Recorded data:
-----
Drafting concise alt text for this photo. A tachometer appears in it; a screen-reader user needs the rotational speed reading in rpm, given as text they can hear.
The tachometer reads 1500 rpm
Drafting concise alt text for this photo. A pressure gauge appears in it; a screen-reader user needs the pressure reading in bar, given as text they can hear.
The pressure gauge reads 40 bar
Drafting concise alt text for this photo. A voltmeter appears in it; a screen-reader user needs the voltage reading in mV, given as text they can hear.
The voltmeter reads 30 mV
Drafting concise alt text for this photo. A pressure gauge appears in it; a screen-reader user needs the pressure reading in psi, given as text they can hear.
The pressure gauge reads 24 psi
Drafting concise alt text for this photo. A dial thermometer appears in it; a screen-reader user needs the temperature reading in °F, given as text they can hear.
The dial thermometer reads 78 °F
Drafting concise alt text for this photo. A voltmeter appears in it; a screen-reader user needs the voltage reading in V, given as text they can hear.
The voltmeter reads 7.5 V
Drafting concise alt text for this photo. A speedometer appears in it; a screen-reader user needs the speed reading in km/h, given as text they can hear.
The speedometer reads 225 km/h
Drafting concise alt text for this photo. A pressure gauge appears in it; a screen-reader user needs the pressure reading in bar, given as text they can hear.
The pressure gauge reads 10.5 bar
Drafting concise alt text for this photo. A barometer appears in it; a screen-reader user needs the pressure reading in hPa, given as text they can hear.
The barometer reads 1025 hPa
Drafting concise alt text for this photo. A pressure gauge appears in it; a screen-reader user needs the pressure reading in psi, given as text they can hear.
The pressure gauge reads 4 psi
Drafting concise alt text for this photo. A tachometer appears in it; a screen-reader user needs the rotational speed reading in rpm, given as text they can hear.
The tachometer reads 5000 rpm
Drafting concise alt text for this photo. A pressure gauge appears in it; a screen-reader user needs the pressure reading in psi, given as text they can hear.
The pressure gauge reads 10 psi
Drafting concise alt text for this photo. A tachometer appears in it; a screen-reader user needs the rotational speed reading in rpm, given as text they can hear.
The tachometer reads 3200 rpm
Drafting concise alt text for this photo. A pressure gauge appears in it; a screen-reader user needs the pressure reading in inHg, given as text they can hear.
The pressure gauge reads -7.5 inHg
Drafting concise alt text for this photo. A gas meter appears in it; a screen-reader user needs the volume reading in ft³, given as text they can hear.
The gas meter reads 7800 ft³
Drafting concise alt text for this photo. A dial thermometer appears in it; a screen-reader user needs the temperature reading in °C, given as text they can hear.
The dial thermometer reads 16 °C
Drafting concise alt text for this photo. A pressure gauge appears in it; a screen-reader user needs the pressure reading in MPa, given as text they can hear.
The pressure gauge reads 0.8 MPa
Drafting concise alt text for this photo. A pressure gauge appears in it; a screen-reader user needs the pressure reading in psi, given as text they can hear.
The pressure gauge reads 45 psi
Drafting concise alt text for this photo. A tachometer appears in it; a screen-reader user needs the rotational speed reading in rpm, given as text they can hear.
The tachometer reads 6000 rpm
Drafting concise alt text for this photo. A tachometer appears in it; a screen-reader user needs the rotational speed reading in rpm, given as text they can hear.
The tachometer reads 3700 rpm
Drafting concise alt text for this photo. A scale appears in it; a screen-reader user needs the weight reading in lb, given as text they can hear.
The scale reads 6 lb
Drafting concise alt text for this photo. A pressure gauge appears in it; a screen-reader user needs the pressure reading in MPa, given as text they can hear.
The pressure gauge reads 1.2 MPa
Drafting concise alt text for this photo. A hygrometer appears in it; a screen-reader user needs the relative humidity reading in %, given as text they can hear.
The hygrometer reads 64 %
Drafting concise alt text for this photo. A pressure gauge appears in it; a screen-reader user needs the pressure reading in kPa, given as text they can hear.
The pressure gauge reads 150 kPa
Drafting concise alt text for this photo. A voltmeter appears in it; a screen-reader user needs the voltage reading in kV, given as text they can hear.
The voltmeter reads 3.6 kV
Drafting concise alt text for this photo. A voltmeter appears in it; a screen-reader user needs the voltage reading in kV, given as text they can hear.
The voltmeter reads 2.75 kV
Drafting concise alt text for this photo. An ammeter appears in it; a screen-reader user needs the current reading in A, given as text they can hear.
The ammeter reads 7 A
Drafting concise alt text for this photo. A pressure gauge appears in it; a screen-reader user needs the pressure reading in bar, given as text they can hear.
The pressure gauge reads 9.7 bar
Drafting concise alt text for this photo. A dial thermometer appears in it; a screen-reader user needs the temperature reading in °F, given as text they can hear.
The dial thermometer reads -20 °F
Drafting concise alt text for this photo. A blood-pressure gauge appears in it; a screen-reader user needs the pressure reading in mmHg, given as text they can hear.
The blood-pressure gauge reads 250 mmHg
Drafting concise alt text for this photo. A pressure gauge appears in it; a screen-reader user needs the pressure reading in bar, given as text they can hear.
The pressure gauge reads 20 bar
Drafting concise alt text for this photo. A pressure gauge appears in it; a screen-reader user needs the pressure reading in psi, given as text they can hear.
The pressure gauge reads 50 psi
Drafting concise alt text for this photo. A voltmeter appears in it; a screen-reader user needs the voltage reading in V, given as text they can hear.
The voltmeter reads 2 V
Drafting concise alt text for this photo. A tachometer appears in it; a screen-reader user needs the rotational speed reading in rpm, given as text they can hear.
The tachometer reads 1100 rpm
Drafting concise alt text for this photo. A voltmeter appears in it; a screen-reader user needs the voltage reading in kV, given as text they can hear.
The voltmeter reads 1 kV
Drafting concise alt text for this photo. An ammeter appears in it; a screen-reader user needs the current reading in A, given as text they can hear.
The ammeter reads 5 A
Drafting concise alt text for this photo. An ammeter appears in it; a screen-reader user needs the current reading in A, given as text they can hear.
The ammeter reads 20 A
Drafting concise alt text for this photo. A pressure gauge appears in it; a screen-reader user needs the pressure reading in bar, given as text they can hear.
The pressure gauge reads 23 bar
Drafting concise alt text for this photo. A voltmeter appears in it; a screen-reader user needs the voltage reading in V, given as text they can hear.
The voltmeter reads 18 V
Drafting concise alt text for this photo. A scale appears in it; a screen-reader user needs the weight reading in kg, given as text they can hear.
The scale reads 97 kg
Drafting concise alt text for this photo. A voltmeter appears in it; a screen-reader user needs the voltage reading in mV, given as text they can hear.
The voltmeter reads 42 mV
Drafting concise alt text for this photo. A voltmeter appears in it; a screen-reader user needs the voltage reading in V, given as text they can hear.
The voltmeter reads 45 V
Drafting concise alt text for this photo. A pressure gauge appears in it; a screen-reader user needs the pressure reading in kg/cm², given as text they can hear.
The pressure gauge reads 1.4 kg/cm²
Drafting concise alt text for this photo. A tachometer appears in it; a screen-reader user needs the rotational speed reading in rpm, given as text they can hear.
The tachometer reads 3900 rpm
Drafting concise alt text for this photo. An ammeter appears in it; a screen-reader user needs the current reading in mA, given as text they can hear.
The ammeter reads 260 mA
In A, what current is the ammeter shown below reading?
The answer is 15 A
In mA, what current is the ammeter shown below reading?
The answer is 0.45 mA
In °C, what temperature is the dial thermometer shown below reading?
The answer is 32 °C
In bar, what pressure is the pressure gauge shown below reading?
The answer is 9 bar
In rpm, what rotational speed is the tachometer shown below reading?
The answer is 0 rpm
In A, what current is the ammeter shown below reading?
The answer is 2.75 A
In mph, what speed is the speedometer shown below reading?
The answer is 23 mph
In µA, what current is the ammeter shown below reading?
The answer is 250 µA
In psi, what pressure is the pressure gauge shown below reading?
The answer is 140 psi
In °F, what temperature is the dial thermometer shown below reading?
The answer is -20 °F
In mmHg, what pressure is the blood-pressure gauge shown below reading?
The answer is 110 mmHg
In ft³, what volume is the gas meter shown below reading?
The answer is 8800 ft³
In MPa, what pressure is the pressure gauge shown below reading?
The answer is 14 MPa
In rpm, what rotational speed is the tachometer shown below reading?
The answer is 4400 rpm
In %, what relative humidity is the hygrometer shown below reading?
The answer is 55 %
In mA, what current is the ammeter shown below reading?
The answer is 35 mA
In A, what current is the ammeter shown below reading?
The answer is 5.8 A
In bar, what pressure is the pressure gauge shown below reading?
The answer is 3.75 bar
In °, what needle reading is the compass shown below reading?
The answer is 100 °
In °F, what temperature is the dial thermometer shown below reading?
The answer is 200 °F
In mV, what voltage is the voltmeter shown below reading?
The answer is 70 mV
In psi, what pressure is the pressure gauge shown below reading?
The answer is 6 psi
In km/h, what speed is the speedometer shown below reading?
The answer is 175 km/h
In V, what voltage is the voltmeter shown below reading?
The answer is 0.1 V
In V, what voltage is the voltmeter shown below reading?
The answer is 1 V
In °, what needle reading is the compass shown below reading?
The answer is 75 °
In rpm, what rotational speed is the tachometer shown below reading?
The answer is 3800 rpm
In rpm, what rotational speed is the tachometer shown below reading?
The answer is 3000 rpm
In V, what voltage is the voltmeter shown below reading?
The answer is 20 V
-----
> [TASK DETAILS]: Transcribe everything from the line containing "kg/cm², given as text they can hear." down to the line containing "The pressure gauge reads 1.4 kg/cm²", including both of those lines.

> [RESPONSE TO THIS TASK]:
Drafting concise alt text for this photo. A pressure gauge appears in it; a screen-reader user needs the pressure reading in kg/cm², given as text they can hear.
The pressure gauge reads 1.4 kg/cm²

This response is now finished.